Le système des grandes écoles : universités contre grandes écoles
Les grandes écoles sont une particularité française, mettant indirectement en compétition l’enseignement supérieur en France.
L’accès aux grandes écoles et aux universités
Les premières sont créées par l’Etat au milieu du 18ème siècle puis réorganisées par la Convention, et font aujourd’hui toujours parties de l’enseignement supérieur français : Polytechnique, Ponts et Chaussées, Les Mines, Saint-Cyr, Navale, Normales Supérieurs, Agro, Vétérinaires. On y entre par concours et elles assurent des formations de haut niveau, elles sont sous la tutelle de différents ministères dont elles forment les futurs cadres. Bien souvent, l’accès aux concours est réservé aux étudiants ayant préparé les classes préparatoires. Les conditions y sont très strictes, plaçant la barre vraiment haut, et permettant seulement à un petit nombre, présélectionné en amont, d’accéder à l’enseignement. Les universités datant pour les premières du Moyen-Âge, disparaissent après la Révolution française et ne sont reconstituées qu’en 1896. Ces établissement publics sont gérés de façon démocratique et sont de plus en plus autonomes. On en compte 80 en 2011. Contrairement aux grandes écoles, on y accède très facilement en possédant simplement un baccalauréat. Elles ont pour mission de dispenser une formation continue, de contribuer à la recherche de tout savoir et d’en diffuser les résultats.

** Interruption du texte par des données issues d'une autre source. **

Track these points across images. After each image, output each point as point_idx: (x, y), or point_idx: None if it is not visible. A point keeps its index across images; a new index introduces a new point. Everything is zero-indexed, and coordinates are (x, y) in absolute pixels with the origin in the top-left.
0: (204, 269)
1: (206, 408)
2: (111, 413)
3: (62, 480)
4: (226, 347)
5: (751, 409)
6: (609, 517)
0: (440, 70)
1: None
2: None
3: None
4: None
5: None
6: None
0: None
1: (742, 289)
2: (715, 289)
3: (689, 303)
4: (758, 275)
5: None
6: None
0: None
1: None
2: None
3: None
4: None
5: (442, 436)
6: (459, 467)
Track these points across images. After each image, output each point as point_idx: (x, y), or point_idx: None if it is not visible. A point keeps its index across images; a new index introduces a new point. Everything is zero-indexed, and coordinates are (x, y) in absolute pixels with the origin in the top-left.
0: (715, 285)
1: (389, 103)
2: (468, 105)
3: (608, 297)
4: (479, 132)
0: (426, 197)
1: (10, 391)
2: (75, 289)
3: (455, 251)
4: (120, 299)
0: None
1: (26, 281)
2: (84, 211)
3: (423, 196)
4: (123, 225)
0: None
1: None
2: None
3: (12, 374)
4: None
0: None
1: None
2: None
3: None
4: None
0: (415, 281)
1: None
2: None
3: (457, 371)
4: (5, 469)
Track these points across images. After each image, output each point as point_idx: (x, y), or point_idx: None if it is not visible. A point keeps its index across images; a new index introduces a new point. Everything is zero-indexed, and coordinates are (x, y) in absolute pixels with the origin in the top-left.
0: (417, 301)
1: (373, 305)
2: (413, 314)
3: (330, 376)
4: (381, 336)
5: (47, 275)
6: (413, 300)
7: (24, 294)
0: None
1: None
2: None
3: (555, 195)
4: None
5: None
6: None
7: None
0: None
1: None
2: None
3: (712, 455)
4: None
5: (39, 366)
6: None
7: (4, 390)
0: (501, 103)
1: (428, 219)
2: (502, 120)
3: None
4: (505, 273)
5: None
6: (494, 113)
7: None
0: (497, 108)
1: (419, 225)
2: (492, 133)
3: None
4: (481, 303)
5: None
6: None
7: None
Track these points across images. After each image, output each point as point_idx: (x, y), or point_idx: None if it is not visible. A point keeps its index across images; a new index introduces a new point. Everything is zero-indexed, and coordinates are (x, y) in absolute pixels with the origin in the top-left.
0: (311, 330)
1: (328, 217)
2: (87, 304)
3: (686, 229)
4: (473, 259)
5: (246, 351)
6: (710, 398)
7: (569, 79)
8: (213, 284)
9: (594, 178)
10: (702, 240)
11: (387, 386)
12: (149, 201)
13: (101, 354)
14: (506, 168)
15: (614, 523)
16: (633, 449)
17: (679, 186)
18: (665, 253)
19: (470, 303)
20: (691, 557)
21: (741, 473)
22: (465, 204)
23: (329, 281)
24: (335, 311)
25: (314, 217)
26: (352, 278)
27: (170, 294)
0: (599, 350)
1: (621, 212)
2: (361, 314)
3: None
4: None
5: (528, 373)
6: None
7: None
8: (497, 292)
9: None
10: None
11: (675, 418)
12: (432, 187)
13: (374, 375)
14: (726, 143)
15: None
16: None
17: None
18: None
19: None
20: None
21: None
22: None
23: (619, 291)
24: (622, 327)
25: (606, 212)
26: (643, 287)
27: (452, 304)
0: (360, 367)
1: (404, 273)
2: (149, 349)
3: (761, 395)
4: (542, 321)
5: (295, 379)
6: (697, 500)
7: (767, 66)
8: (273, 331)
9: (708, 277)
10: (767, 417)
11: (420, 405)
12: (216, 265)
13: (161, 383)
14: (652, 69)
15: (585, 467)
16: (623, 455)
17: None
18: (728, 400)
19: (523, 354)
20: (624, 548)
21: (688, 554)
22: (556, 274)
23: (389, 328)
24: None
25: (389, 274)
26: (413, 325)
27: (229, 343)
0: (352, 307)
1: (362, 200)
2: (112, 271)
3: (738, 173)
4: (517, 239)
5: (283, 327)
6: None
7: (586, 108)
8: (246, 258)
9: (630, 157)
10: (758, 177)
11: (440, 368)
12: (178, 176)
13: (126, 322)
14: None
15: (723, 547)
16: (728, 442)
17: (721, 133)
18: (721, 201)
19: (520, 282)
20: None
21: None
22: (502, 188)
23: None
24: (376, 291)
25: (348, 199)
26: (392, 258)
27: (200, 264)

Des différences à la base de la reproduction sociale des élites
Les frais de scolarité dans une université sont faibles par rapport au coût d’une inscription dans une grande école. Pour HEC Paris, il faut compter entre 8000 et 10 000€ pour un an, pour les universités c’est entre 200 et 2000€ (pour les doctorants en général) mais il faut compter sur un nombre important d’étudiants boursiers et donc exonérés. Mais la seule différence n’est pas financière, on constate quelques disparités dans les formations et dans l’insertion professionnelle où un léger avantage est donné aux grandes écoles. Le problème majeur de l’enseignement supérieur en grandes écoles est la création de clivages et d’inégalités sociales extrêmement importants. Le monde des étudiants des grandes écoles créé une micro-élite qui ne s’ouvre ni aux talents extérieurs ni à la diversité. C’est un petit cercle d’étudiants en grandes écoles qui se retrouvera à la tête des grandes entreprises françaises. Eva Joly, candidate à la présidentielle pour le mouvement Europe Ecologie-Les Verts a déclaré que la situation actuelle « montre bien qu’il y a une confiscation du pouvoir par une oligarchie française.[...] Ces grandes écoles, qui sont la fierté de la République, forment une élite qui a perdu de vue l’intérêt général. » Le principal obstacle à l’ouverture des grandes écoles se trouve bien évidemment dans les frais d’inscription demandés. Ils créent une sorte de rempart invisible mais néanmoins présent qui empêche bon nombre d’étudiants de prétendre aux concours, en dehors de toute qualification. Ce n’est pas le niveau de l’étudiant qui justifie son entrée aux grandes écoles mais bel et bien ses possibilités financières. Une situation qui montre à quel point l’élite française et les grandes écoles sont de plus en plus mal perçues par l’opinion publique.